Required work: Where a record holds a picture, leave the picture out; otherwise repeat every record exactly.

*** Dataset records ***

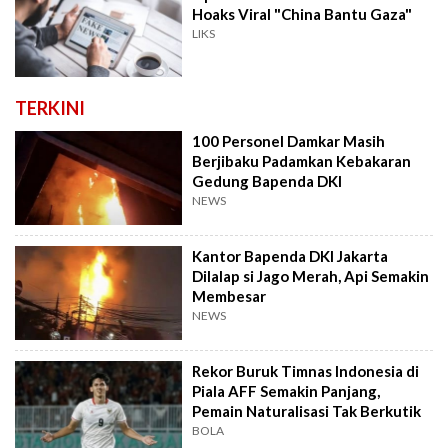
Hoaks Viral "China Bantu Gaza"
LIKS
TERKINI
100 Personel Damkar Masih
Berjibaku Padamkan Kebakaran
Gedung Bapenda DKI
NEWS
Kantor Bapenda DKI Jakarta
Dilalap si Jago Merah, Api Semakin
Membesar
NEWS
Rekor Buruk Timnas Indonesia di
Piala AFF Semakin Panjang,
Pemain Naturalisasi Tak Berkutik
BOLA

*** End of Dataset records ***

Response:
Hoaks Viral "China Bantu Gaza"
LIKS
TERKINI
100 Personel Damkar Masih
Berjibaku Padamkan Kebakaran
Gedung Bapenda DKI
NEWS
Kantor Bapenda DKI Jakarta
Dilalap si Jago Merah, Api Semakin
Membesar
NEWS
Rekor Buruk Timnas Indonesia di
Piala AFF Semakin Panjang,
Pemain Naturalisasi Tak Berkutik
BOLA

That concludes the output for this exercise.